Start of DATASET ENTRIES

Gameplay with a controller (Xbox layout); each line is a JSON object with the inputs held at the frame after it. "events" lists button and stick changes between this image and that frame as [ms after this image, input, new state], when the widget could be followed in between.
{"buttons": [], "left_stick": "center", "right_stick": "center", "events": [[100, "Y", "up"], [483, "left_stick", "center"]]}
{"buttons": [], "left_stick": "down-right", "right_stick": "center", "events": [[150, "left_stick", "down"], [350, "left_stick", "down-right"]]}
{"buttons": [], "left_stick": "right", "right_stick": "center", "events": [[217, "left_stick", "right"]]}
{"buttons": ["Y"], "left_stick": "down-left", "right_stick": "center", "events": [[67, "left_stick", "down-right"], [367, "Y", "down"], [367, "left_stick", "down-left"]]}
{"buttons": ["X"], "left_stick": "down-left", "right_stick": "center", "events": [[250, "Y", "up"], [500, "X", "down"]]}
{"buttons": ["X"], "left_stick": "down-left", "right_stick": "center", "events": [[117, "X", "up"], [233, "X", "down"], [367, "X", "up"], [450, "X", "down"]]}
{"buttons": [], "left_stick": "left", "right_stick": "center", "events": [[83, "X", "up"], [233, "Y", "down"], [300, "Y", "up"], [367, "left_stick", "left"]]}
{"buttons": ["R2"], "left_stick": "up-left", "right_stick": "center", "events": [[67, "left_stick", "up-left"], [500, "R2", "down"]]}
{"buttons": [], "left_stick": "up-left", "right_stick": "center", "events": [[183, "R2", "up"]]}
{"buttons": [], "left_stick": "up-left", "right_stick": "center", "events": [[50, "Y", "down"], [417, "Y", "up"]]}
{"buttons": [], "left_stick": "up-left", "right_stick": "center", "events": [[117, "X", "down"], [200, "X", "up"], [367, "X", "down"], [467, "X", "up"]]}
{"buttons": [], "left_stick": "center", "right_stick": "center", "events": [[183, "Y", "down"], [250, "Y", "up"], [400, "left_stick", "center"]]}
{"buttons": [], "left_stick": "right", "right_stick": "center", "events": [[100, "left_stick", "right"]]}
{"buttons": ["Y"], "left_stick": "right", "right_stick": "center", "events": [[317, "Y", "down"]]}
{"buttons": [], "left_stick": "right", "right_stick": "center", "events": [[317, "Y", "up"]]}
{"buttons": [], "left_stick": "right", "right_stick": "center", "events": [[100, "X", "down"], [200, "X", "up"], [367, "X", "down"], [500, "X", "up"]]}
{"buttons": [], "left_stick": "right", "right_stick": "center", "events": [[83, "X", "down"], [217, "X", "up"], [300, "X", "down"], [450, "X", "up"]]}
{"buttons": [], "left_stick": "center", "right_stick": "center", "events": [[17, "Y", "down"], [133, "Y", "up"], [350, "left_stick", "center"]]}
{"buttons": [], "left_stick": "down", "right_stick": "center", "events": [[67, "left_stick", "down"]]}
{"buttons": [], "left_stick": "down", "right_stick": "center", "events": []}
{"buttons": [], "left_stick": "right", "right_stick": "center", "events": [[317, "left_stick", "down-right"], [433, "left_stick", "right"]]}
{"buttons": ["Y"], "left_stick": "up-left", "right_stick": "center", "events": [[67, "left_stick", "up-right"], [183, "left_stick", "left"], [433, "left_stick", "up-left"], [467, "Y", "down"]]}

End of DATASET ENTRIES

Down to the last line, copy the entries above exactly.

Gameplay with a controller (Xbox layout); each line is a JSON object with the inputs held at the frame after it. "events" lists button and stick changes between this image and that frame as [ms after this image, input, new state], when the widget could be followed in between.
{"buttons": [], "left_stick": "center", "right_stick": "center", "events": [[100, "Y", "up"], [483, "left_stick", "center"]]}
{"buttons": [], "left_stick": "down-right", "right_stick": "center", "events": [[150, "left_stick", "down"], [350, "left_stick", "down-right"]]}
{"buttons": [], "left_stick": "right", "right_stick": "center", "events": [[217, "left_stick", "right"]]}
{"buttons": ["Y"], "left_stick": "down-left", "right_stick": "center", "events": [[67, "left_stick", "down-right"], [367, "Y", "down"], [367, "left_stick", "down-left"]]}
{"buttons": ["X"], "left_stick": "down-left", "right_stick": "center", "events": [[250, "Y", "up"], [500, "X", "down"]]}
{"buttons": ["X"], "left_stick": "down-left", "right_stick": "center", "events": [[117, "X", "up"], [233, "X", "down"], [367, "X", "up"], [450, "X", "down"]]}
{"buttons": [], "left_stick": "left", "right_stick": "center", "events": [[83, "X", "up"], [233, "Y", "down"], [300, "Y", "up"], [367, "left_stick", "left"]]}
{"buttons": ["R2"], "left_stick": "up-left", "right_stick": "center", "events": [[67, "left_stick", "up-left"], [500, "R2", "down"]]}
{"buttons": [], "left_stick": "up-left", "right_stick": "center", "events": [[183, "R2", "up"]]}
{"buttons": [], "left_stick": "up-left", "right_stick": "center", "events": [[50, "Y", "down"], [417, "Y", "up"]]}
{"buttons": [], "left_stick": "up-left", "right_stick": "center", "events": [[117, "X", "down"], [200, "X", "up"], [367, "X", "down"], [467, "X", "up"]]}
{"buttons": [], "left_stick": "center", "right_stick": "center", "events": [[183, "Y", "down"], [250, "Y", "up"], [400, "left_stick", "center"]]}
{"buttons": [], "left_stick": "right", "right_stick": "center", "events": [[100, "left_stick", "right"]]}
{"buttons": ["Y"], "left_stick": "right", "right_stick": "center", "events": [[317, "Y", "down"]]}
{"buttons": [], "left_stick": "right", "right_stick": "center", "events": [[317, "Y", "up"]]}
{"buttons": [], "left_stick": "right", "right_stick": "center", "events": [[100, "X", "down"], [200, "X", "up"], [367, "X", "down"], [500, "X", "up"]]}
{"buttons": [], "left_stick": "right", "right_stick": "center", "events": [[83, "X", "down"], [217, "X", "up"], [300, "X", "down"], [450, "X", "up"]]}
{"buttons": [], "left_stick": "center", "right_stick": "center", "events": [[17, "Y", "down"], [133, "Y", "up"], [350, "left_stick", "center"]]}
{"buttons": [], "left_stick": "down", "right_stick": "center", "events": [[67, "left_stick", "down"]]}
{"buttons": [], "left_stick": "down", "right_stick": "center", "events": []}
{"buttons": [], "left_stick": "right", "right_stick": "center", "events": [[317, "left_stick", "down-right"], [433, "left_stick", "right"]]}
{"buttons": ["Y"], "left_stick": "up-left", "right_stick": "center", "events": [[67, "left_stick", "up-right"], [183, "left_stick", "left"], [433, "left_stick", "up-left"], [467, "Y", "down"]]}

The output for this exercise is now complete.